Perceptron is a small unit in neural networks. It takes n inputs, computes a weighted sum of them, and applies a step function or one of its variants on the weighted sum. The goal of training is to find weights that minimize the prediction error.

We are going to create a simple classifier using Perceptron that predicts the language (among C, C#, C++, D, Haskell, Java, JS, PHP, Python, and Rust) in which a program is written. For this simple example I just use the number of occurences of 22 tokens as features.

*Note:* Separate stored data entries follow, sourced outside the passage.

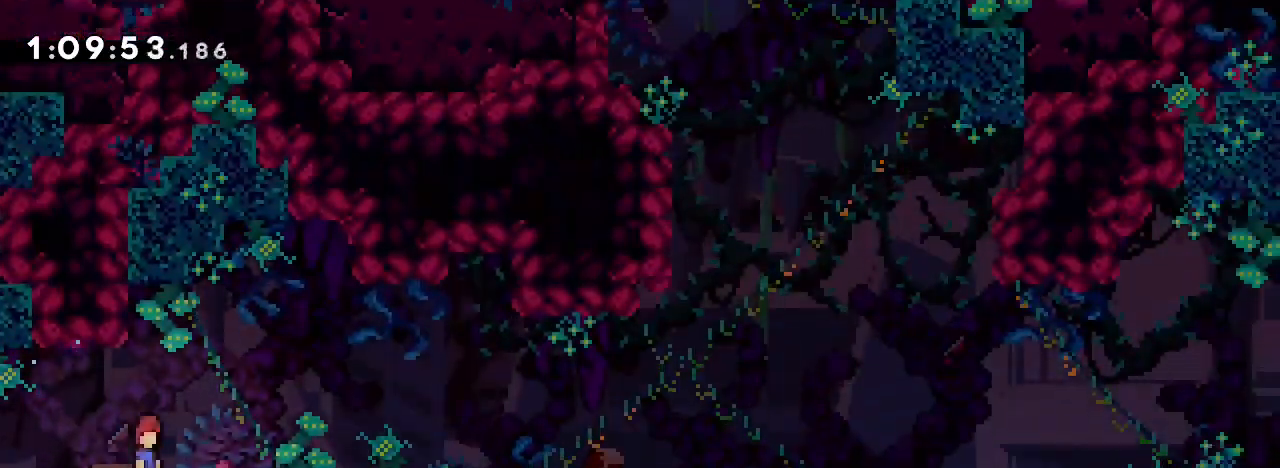
{"dt_ms": 500, "buttons": [], "left_stick": "center", "right_stick": "center", "events": [[33, "left_stick", "right"], [267, "right_stick", "center"], [300, "left_stick", "center"]]}
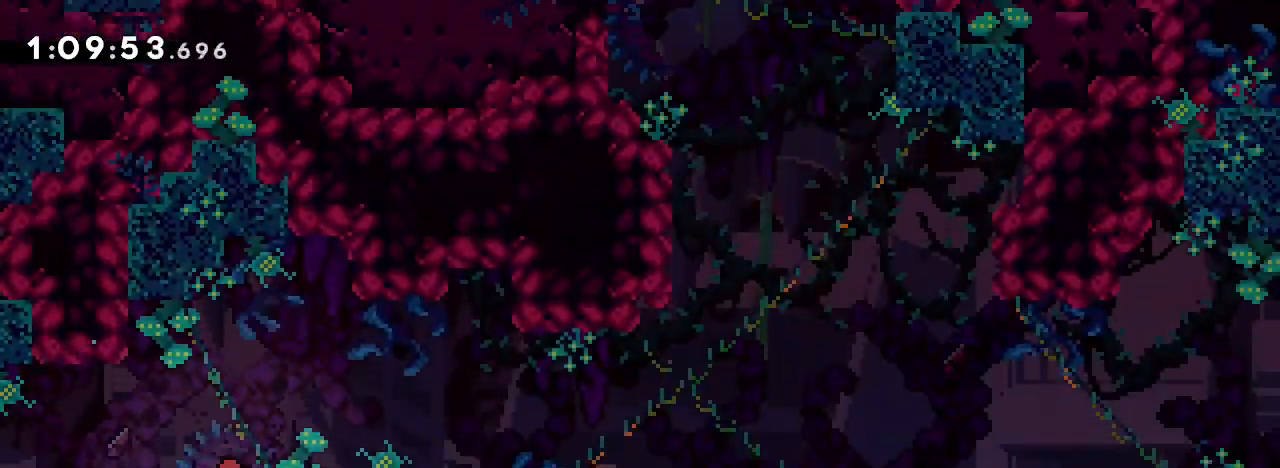
{"dt_ms": 500, "buttons": [], "left_stick": "down-right", "right_stick": "down-left", "events": [[33, "left_stick", "right"], [33, "right_stick", "up"], [367, "left_stick", "center"], [367, "right_stick", "center"], [467, "right_stick", "down-left"], [500, "left_stick", "down-right"]]}
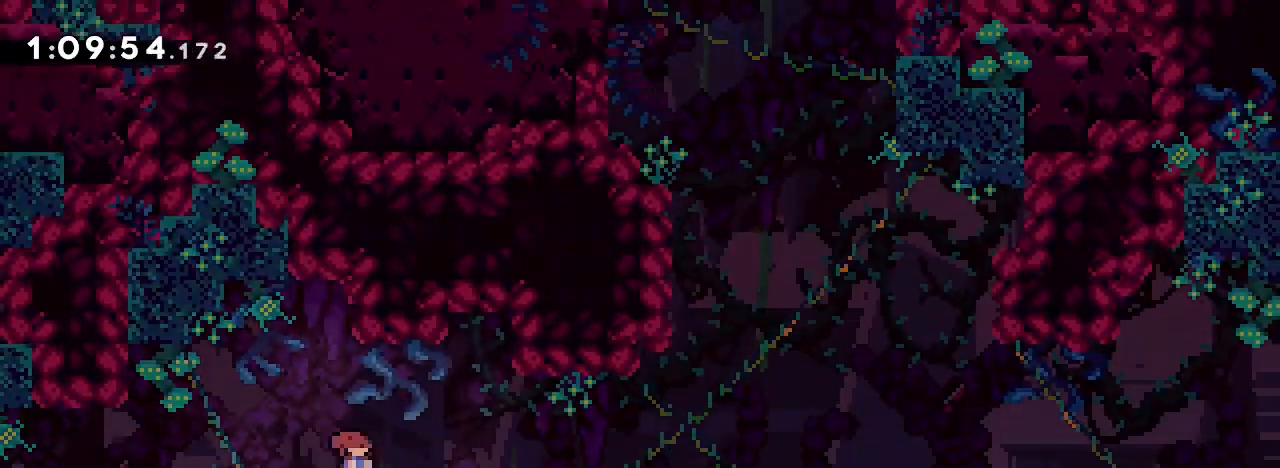
{"dt_ms": 500, "buttons": [], "left_stick": "right", "right_stick": "down-left", "events": [[167, "right_stick", "up-right"], [333, "left_stick", "center"], [333, "right_stick", "center"], [500, "left_stick", "right"], [500, "right_stick", "down-left"]]}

You can download the test and train data from the following links: proglang_test proglang_train

The following lines of code, train a multi-class classifier and evaluate it.

import pandas
from sklearn.linear_model import Perceptron

data_test = pandas.read_csv('proglang_test.csv')
data_train = pandas.read_csv('proglang_train.csv')

# feature columns
X_test = data_test.iloc[:, 0:-2]
X_train = data_train.iloc[:, 0:-2]

# labels
y_test = data_test.iloc[:, -2] 
y_train = data_train.iloc[:, -2]

# train the classifier
classifier = Perceptron()
classifier.fit(X_train, y_train)

# evaluate the classifier
print('Mean accuracy:', classifier.score(X_test, y_test))
Mean accuracy: 0.95

Multi-layer Perceptron

A multi-layer perceptron has 1) one input layer, 2) a number of hidden layers, and 3) an output layer. The building blocks in this kind if network is the Perceptron. Each layer is fully connected to the next layer. The message passes in one direction (from lower layer to upper layers) so it is conviniently called feed forward network. If there are several hidden layers then it is called a deep network.

Backpropagation

After the weights of the model is set to random values, one small batch of samples are run through the network in forward direction until it makes the final predictions. Then, the error is measured in reverse---or backwards---for each layer with the goal of finding how much each connection contributes to the error. Finally, the weights are re-adjusted based on the computed values. As I mentioned earlier, in the original Perceptron, a step function was used at the final step. In modern MLPs, however, this step function is replaced by other activation functions such as tanh and relu.

Reference

  • Géron, Aurélien. Hands-on machine learning with Scikit-Learn, Keras, and TensorFlow: Concepts, tools, and techniques to build intelligent systems. O'Reilly Media, 2019.